L’administration Trump vient de décider d’imposer des sanctions à l’ancien Président Joseph Kabila. Ce n’est pas une première en République démocratique du Congo.

L’Histoire nous enseigne que Patrice Lumumba en 1960 et Moïse Tshombe en 1968, alors perçus comme des éléments perturbateurs des accords américano-belges concernant les ressources congolaises, ont été éliminés tant sur le plan politique que physique. Cette situation a engendré des conséquences désastreuses pour la nation, notamment une période de trente-sept années de dictature ayant profondément ravagé le pays.

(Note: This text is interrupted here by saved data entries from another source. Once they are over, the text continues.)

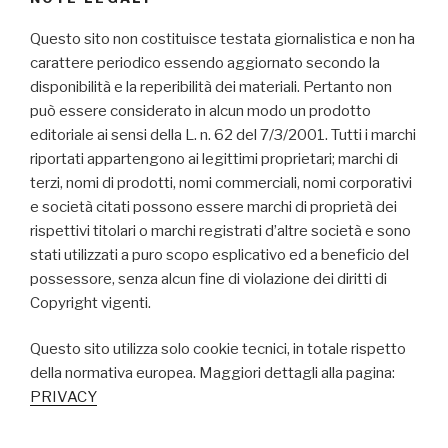
Questo sito non costituisce testata giornalistica e non ha
carattere periodico essendo aggiornato secondo la
disponibilità e la reperibilità dei materiali. Pertanto non
può essere considerato in alcun modo un prodotto
editoriale ai sensi della L. n. 62 del 7/3/2001. Tutti i marchi
riportati appartengono ai legittimi proprietari; marchi di
terzi, nomi di prodotti, nomi commerciali, nomi corporativi
e società citati possono essere marchi di proprietà dei
rispettivi titolari o marchi registrati d’altre società e sono
stati utilizzati a puro scopo esplicativo ed a beneficio del
possessore, senza alcun fine di violazione dei diritti di
Copyright vigenti.
Questo sito utilizza solo cookie tecnici, in totale rispetto
della normativa europea. Maggiori dettagli alla pagina:
PRIVACY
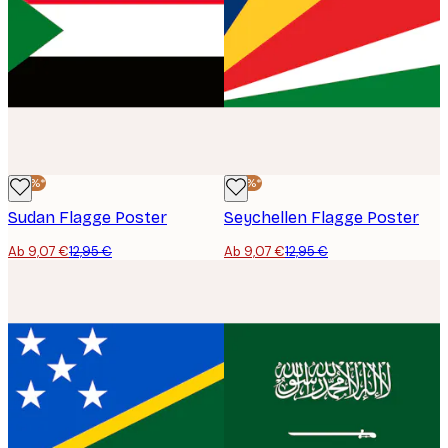
-30%*
-30%*
Sudan Flagge Poster
Seychellen Flagge Poster
Ab 9,07 €
12,95 €
Ab 9,07 €
12,95 €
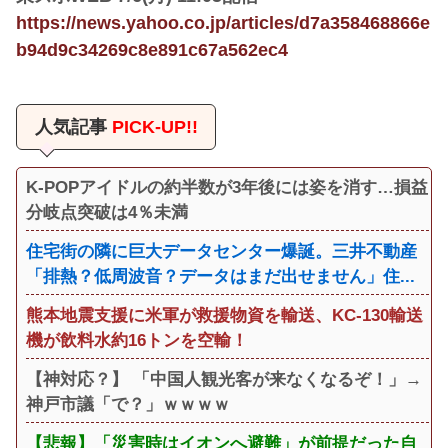
https://news.yahoo.co.jp/articles/d7a358468866e
b94d9c34269c8e891c67a562ec4
人気記事
PICK-UP!!
K-POPアイドルの約半数が3年後には姿を消す…損益
分岐点突破は4％未満
住宅街の隣に巨大データセンター爆誕。三井不動産
「排熱？低周波音？データはまだ出せません」住...
熊本地震支援に米軍が救援物資を輸送、KC-130輸送
機が飲料水約16トンを空輸！
【神対応？】 「中国人観光客が来なくなるぞ！」→
神戸市議「で？」ｗｗｗｗ
【悲報】「災害時はイオンへ避難」が前提だった自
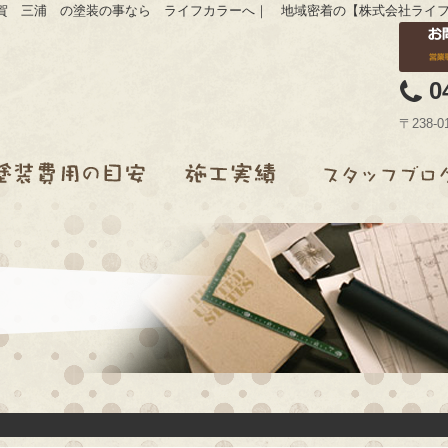
賀 三浦 の塗装の事なら ライフカラーへ｜ 地域密着の【株式会社ライ
0
〒238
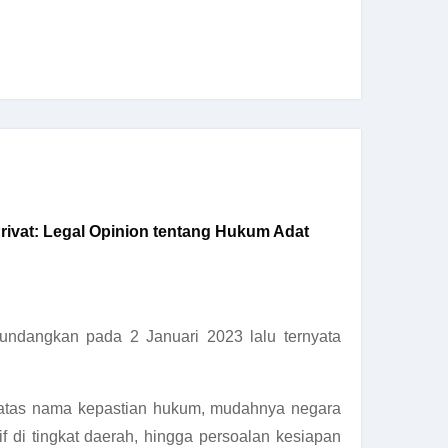
ivat: Legal Opinion tentang Hukum Adat
ndangkan pada 2 Januari 2023 lalu ternyata
at atas nama kepastian hukum, mudahnya negara
 di tingkat daerah, hingga persoalan kesiapan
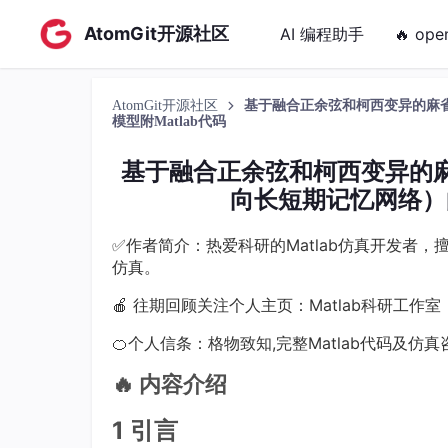
AtomGit开源社区
AI 编程助手
🔥 ope
AtomGit开源社区
基于融合正余弦和柯西变异的麻雀优
模型附Matlab代码
基于融合正余弦和柯西变异的麻雀
向长短期记忆网络）的
✅作者简介：热爱科研的Matlab仿真开发者
仿真。
🍎 往期回顾关注个人主页：Matlab科研工作室
🍊个人信条：格物致知,完整Matlab代码及仿
🔥
内容介绍
1 引言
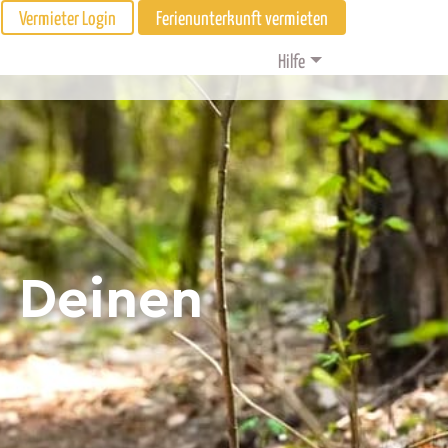
Vermieter Login
Ferienunterkunft vermieten
Hilfe
d Deinen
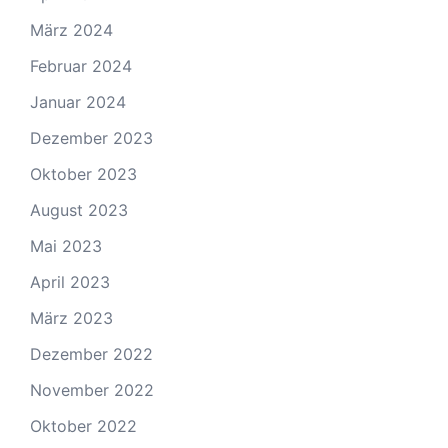
März 2024
Februar 2024
Januar 2024
Dezember 2023
Oktober 2023
August 2023
Mai 2023
April 2023
März 2023
Dezember 2022
November 2022
Oktober 2022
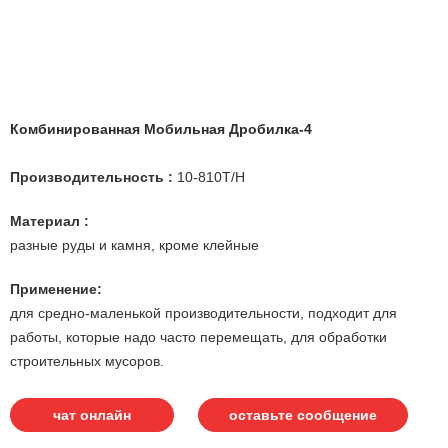
Комбинированная Мобильная Дробилка-4
Производительность :
10-810T/H
Материал :
разные руды и камня, кроме клейные
Применение:
для средно-маленькой производительности, подходит для
работы, которые надо часто перемещать, для обработки
строительных мусоров.
чат онлайн
оставьте сообщение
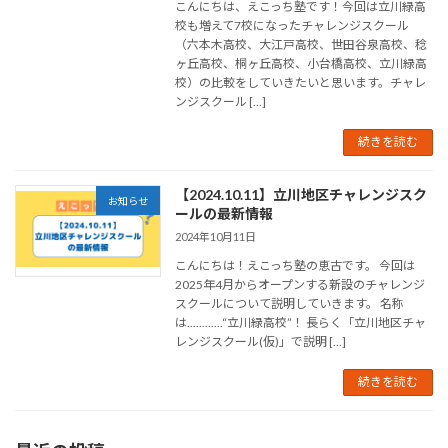
こんにちは、えこっち塾です！今回は立川緑高
校も増えて7校になったチャレンジスクール
（六本木高校、大江戸高校、世田谷泉高校、稔
ヶ丘高校、桐ヶ丘高校、小台橋高校、立川緑高
校）の比較をしていきたいと思います。チャレ
ンジスクール […]
続きを読む
【2024.10.11】立川地区チャレンジスク
お知らせ
ールの最新情報
2024年10月11日
こんにちは！えこっち塾の恵古です。 今回は
2025年4月からオープンする新設のチャレンジ
スクールについて説明していきます。 名称
は............“立川緑高校”！ 長らく「立川地区チャ
レンジスクール(仮)」で説明 […]
続きを読む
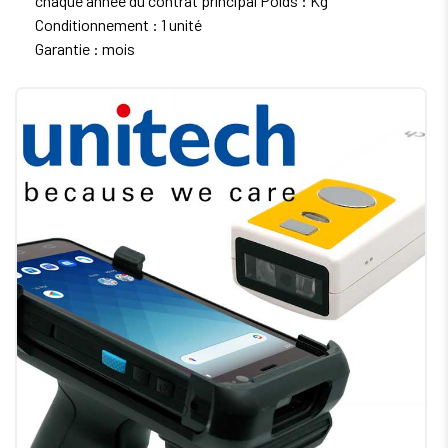
chaque année du contrat principal Poids : Kg
Conditionnement : 1 unité
Garantie : mois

Loin de souhaiter nous immiscer dans une condamnation sans disposer de la capacité de vérification par des éléments probants, nous estimons néanmoins que la décision américaine de sanctionner l’ancien président Kabila corrobore la thèse du CET concernant : l’inexistence de l’État en République Démocratique du Congo ; l’engagement des États-Unis à poursuivre leurs intérêts stratégiques ; ainsi que la persistance d’un piège de diversion au détriment du dialogue national inclusif.
Voici les détails de notre argumentaire :
Premièrement: Le symptôme d’un État fantôme
Le fait même qu’un ancien chef d’État (qui vit d’ailleurs en exil en Afrique du Sud depuis 2023 et a été condamné à mort par contumace l’an dernier) ait la capacité de financer et d’animer une rébellion capable de tenir tête à l’armée régulière prouve, de manière éclatante, le diagnostic du CET : l’État congolais n’a pas le monopole de la violence légitime.
En effet, si les institutions étaient fortes, si l’armée était véritablement réformée et le territoire quadrillé, aucun individu, aussi riche soit-il, ne pourrait « déstabiliser » la nation. Ces sanctions sont l’aveu que l’État congolais est incapable de se défendre par lui-même et qu’il a besoin que le Trésor américain gèle des comptes pour tenter de neutraliser ses adversaires internes.
Deuxièmement : Washington et la Realpolitik de l’impatience.
Ces sanctions ne sont pas un cadeau fait au gouvernement de Félix Tshisekedi par amour de la démocratie. Elles traduisent l’impatience transactionnelle de l’administration Trump.
Washington veut faire respecter les « Accords de Washington » et pacifier la région à tout prix pour des raisons économiques (contrer la Chine, sécuriser l’approvisionnement en minerais). Ils ciblent Kabila parce qu’ils l’identifient comme le « spoiler » (le perturbateur) immédiat.
Toutefois,c’est une stratégie « court-termiste » (une rustine). L’autoritér Kabila ne reconstruit pas l’armée congolaise, ne numérise pas le cadastre minier et ne restaure pas l’autorité de l’État. C’est traiter le symptôme d’une maladie, pas la maladie elle-même.
Troisièmement : le stratagème de la diversion
Comme nous l’avons déjà souligné précédemment au sujet des accords économiques ou migratoires, le pouvoir en place risque d’utiliser ces sanctions comme une formidable diversion politique de la nécessité de dialogue inclusif.
Le gouvernement actuel va célébrer cette décision comme une « victoire diplomatique », ce qui lui permettra de justifier son maintien au pouvoir et d’esquiver ses propres responsabilités dans l’incapacité d’obtenir une victoire militaire sur le terrain ou à organiser l’État. C’est l’illustration parfaite du « fétichisme électoral » que nous dénonçons : on gère la perception, on ne gère pas le pays.
Il faut donc bien réfléchir avant de condamner Joseph Kabila de traitre sans jugement probant et de célébrer.